Sunday, 20 May 2012

Rabies Snoozes While Bats Hibernate


How quickly deadly viruses evolve depends on many factors, new research suggests. For instance, rabies evolves slower while bats are hibernating. This means it also varies by location, since bats in the tropics don't hibernate.

Rabies viruses in tropical and sub-tropical bat species evolved nearly four times faster than those in bats in temperate regions.

"Species that are widely distributed can have different behaviors in different geographical areas," study researcher Daniel Streicker, of the University of Georgia, said in a statement. "Bats in the tropics are active year-round, so more rabies virus transmission events occur per year. Viruses in hibernating bats, on the other hand, might lose up to six months' worth of opportunities for transmission."

Viral evolution
Understanding the relationship between host ecology and viral evolution rates could reveal details about other viruses, such as influenza, that occur across regions, infect multiple host species or whose transmission dynamics are impacted by humans.
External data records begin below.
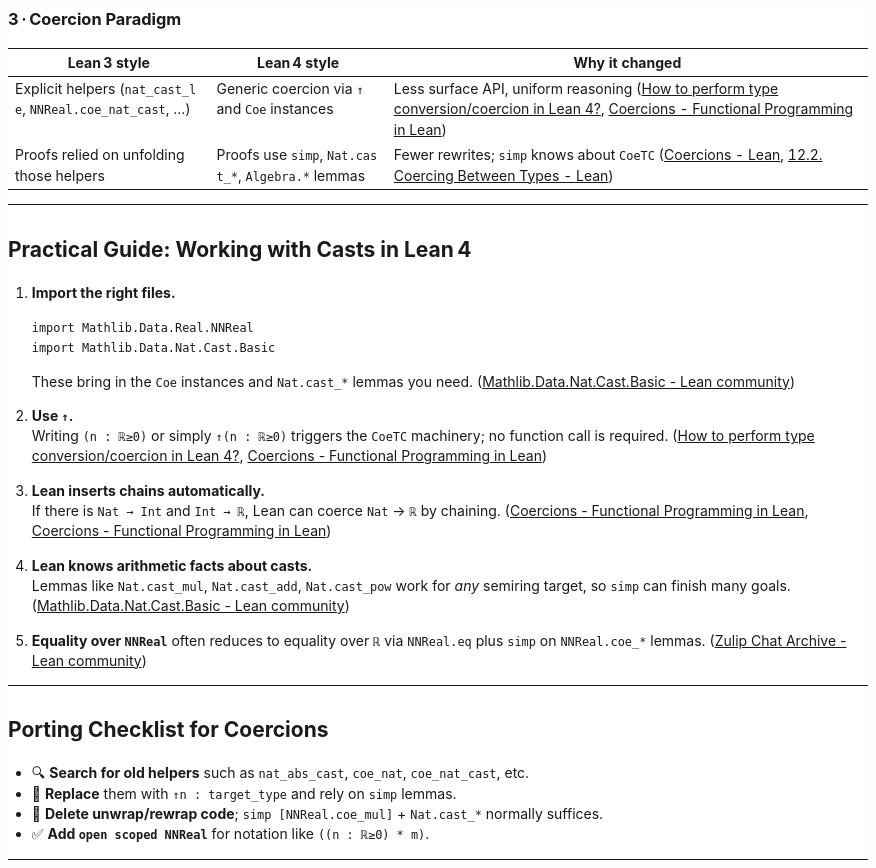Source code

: ### 3 · Coercion Paradigm  
| Lean 3 style | Lean 4 style | Why it changed |
|--------------|--------------|----------------|
| Explicit helpers (`nat_cast_le`, `NNReal.coe_nat_cast`, …) | Generic coercion via `↑` and `Coe` instances | Less surface API, uniform reasoning  ([How to perform type conversion/coercion in Lean 4?](https://proofassistants.stackexchange.com/questions/4113/how-to-perform-type-conversion-coercion-in-lean-4?utm_source=chatgpt.com), [Coercions - Functional Programming in Lean](https://lean-lang.org/functional_programming_in_lean/type-classes/coercion.html?utm_source=chatgpt.com)) |
| Proofs relied on unfolding those helpers | Proofs use `simp`, `Nat.cast_*`, `Algebra.*` lemmas | Fewer rewrites; `simp` knows about `CoeTC`  ([Coercions - Lean](https://lean-lang.org/doc/reference/latest/Coercions/?utm_source=chatgpt.com), [12.2. Coercing Between Types - Lean](https://lean-lang.org/doc/reference/latest/Coercions/Coercing-Between-Types/?utm_source=chatgpt.com)) |

---

## Practical Guide: Working with Casts in Lean 4  

1. **Import the right files.**  
   ```lean
   import Mathlib.Data.Real.NNReal
   import Mathlib.Data.Nat.Cast.Basic
   ```  
   These bring in the `Coe` instances and `Nat.cast_*` lemmas you need. ([Mathlib.Data.Nat.Cast.Basic - Lean community](https://leanprover-community.github.io/mathlib4_docs/Mathlib/Data/Nat/Cast/Basic.html?utm_source=chatgpt.com))  

2. **Use `↑`.**  
   Writing `(n : ℝ≥0)` or simply `↑(n : ℝ≥0)` triggers the `CoeTC` machinery; no function call is required. ([How to perform type conversion/coercion in Lean 4?](https://proofassistants.stackexchange.com/questions/4113/how-to-perform-type-conversion-coercion-in-lean-4?utm_source=chatgpt.com), [Coercions - Functional Programming in Lean](https://lean-lang.org/functional_programming_in_lean/type-classes/coercion.html?utm_source=chatgpt.com))  

3. **Lean inserts chains automatically.**  
   If there is `Nat → Int` and `Int → ℝ`, Lean can coerce `Nat` → `ℝ` by chaining. ([Coercions - Functional Programming in Lean](https://lean-lang.org/functional_programming_in_lean/type-classes/coercion.html?utm_source=chatgpt.com), [Coercions - Functional Programming in Lean](https://docs.lean-lang.org/functional_programming_in_lean/type-classes/coercion.html?utm_source=chatgpt.com))  

4. **Lean knows arithmetic facts about casts.**  
   Lemmas like `Nat.cast_mul`, `Nat.cast_add`, `Nat.cast_pow` work for *any* semiring target, so `simp` can finish many goals. ([Mathlib.Data.Nat.Cast.Basic - Lean community](https://leanprover-community.github.io/mathlib4_docs/Mathlib/Data/Nat/Cast/Basic.html?utm_source=chatgpt.com))  

5. **Equality over `NNReal`** often reduces to equality over `ℝ` via `NNReal.eq` plus `simp` on `NNReal.coe_*` lemmas. ([Zulip Chat Archive - Lean community](https://leanprover-community.github.io/archive/stream/287929-mathlib4/topic/coercion.20from.20Nat.20to.20ENat.html?utm_source=chatgpt.com))  

---

## Porting Checklist for Coercions  

* 🔍 **Search for old helpers** such as `nat_abs_cast`, `coe_nat`, `coe_nat_cast`, etc.  
* 🔄 **Replace** them with `↑n : target_type` and rely on `simp` lemmas.  
* 🧹 **Delete unwrap/rewrap code**; `simp [NNReal.coe_mul]` + `Nat.cast_*` normally suffices.  
* ✅ **Add `open scoped NNReal`** for notation like `((n : ℝ≥0) * m)`.  

---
"If viral evolution is faster, it could potentially lead to greater genetic diversity in crucial parts of the viral genome that allow it to shift hosts," Streicker said. "For rabies, we don't yet know what those are, so identifying them will be key. Similarly, before understanding whether climate change will speed viral evolution, we need a better idea of how environmental changes will influence host ecology and behavior."